Target Exam

CUET

Subject

History

Chapter

Modern India: Colonialism and the Countryside

Question:

Read the passage and answer the question :

Who were these hill folk? Why were they so apprehensive of Buchanan's visit? Buchanan's journal gives us tantalising glimpses of these hill folk in the early nineteenth century. His journal was written as a diary of places he visited, people he encountered, and practices he saw. It raises questions in our minds but does not always help us answer them. It tells us about a moment in time, but not about the longer history of people and places. For that historians have to turn to other records.

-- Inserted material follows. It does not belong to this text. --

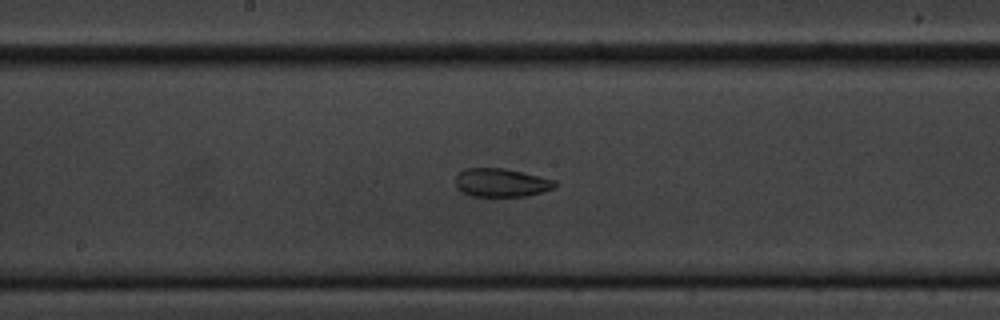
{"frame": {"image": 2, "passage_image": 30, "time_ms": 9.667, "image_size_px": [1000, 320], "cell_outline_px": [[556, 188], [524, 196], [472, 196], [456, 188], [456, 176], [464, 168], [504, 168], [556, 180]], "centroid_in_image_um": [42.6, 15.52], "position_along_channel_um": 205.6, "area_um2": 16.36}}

Who were the 'hill folk' referred in the passage above?

Options:

Paharias

Jotedars

Santhals

Dikus

Correct Answer:

Paharias

Explanation:

The correct answer is Option (1) → Paharias

If we look at late-eighteenth-century revenue records, we learn that these hill folk who were so apprehensive of Buchanan's visit were known as Paharias. They lived around the Rajmahal hills, subsisting on forest produce and practising shifting cultivation. They cleared patches of forest by cutting bushes and burning the undergrowth. On these patches, enriched by the potash from the ash, the Paharias grew a variety of pulses and millets for consumption. They scratched the ground lightly with hoes, cultivated the cleared land for a few years, then left it fallow so that it could recover its fertility, and moved to a new area.